Malevic, icone al quadrata
A Bergamo una mostra sul grande pittore russo che raggiunse l’astrazione meditando il sacro
Ragazze in un campo (1928-29), olio su tela. San Pietroburgo, Museo di Stato Russo
È un’autobiografia che non sembra affatto quella di un artista d’avanguardia, anzi è lontanissima dagli stereotipi del moderno. Nelle sue pagine si avverte un profumo di vecchia Ucraina, perché Malevic parla della sua nuova pittura, ma parla anche di pittori di icone, di notti di luna, di scene di vita contadina, di piatti fumanti di borsch (la minestra grassa di Kiev). E si ritrae non come un artista contemporaneo, ma come un pittore senza tempo, attratto dal Medioevo e da Cimabue, dai costumi delle donne di campagna e dai filatoi affrescati dai contadini. Racconta, per esempio, che andava a spiare i pittori di icone nelle chiese, che ammirava i galletti di legno intagliato nelle izbe, che amava i fiori dipinti dalle contadine e i lavori di uncinetto della madre.

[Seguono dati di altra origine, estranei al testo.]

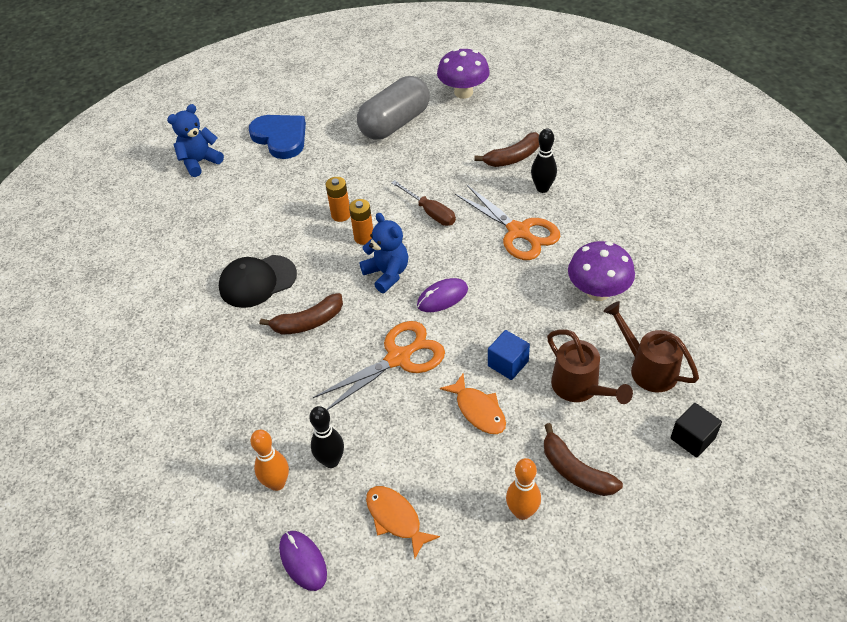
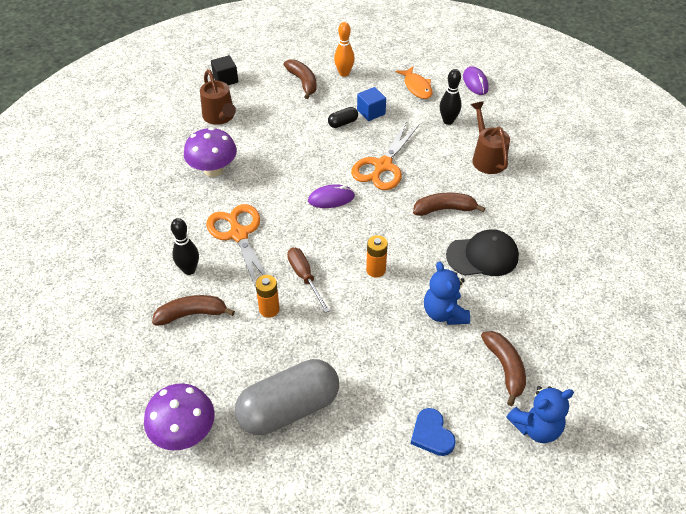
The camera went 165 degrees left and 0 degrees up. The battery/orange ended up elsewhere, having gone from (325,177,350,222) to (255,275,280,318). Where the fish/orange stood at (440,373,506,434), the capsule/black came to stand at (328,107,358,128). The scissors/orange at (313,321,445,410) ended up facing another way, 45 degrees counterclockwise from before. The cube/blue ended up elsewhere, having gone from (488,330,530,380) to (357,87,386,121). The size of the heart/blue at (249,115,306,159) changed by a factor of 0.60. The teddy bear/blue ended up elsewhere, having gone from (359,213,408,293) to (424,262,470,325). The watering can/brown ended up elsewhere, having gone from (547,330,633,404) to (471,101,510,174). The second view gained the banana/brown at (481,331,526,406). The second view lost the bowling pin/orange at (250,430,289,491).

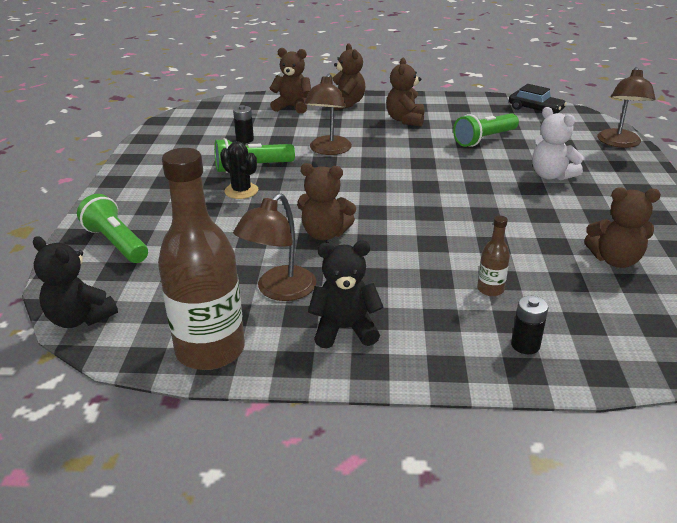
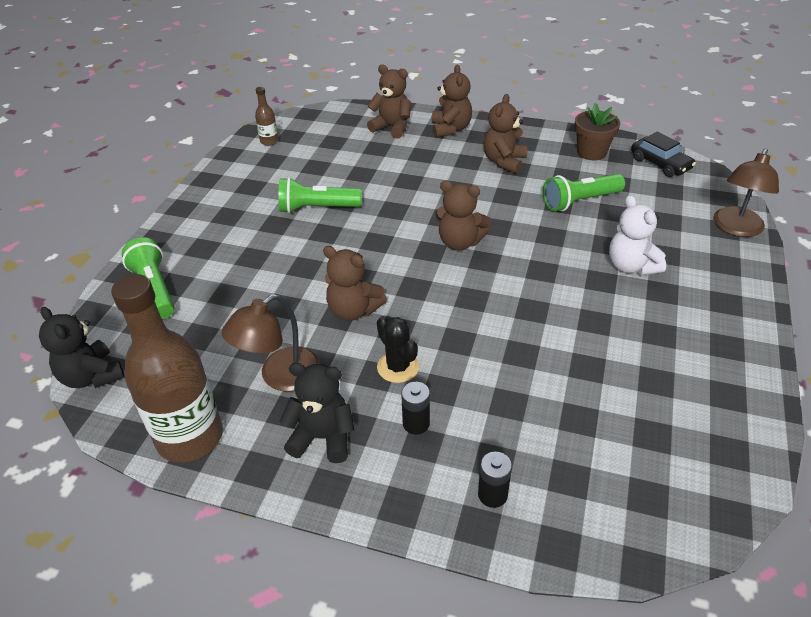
The camera went 15 degrees right and 10 degrees up. The bottle/brown ended up elsewhere, having gone from (477,216,510,296) to (255,87,278,146). The cactus/black ended up elsewhere, having gone from (220,141,258,199) to (377,316,419,383). The battery/black ended up elsewhere, having gone from (233,105,254,143) to (401,382,430,435). The teddy bear/brown ended up elsewhere, having gone from (584,187,661,268) to (436,180,491,251). The second view gained the flower pot/brown at (575,103,620,160). The second view lost the lamp/brown at (304,74,352,155).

Insomma, Malevic ci racconta una storia diversa. Lui il passato lo guarda, eccome. Certo, preferisce le icone al Rinascimento. Pensa che Giotto sia più grande di Raffaello e che i Bizantini siano più intensi dei barocchi. Al classicismo sostituisce un primitivismo attento anche all’artigianato popolare. Ma non c’è nelle sue parole nessuna tabula rasa, nessuna retorica rivoluzionaria. La sua stessa astrazione (la volontà, cioè, di fare pittura solamente col colore e le forme geometriche) la intende non come un guardare avanti, ma indietro: guardare alle icone, appunto, che non rappresentavano il visibile, l’anatomia, la prospettiva, ma l’invisibile, l’infinito, il sentimento di Dio.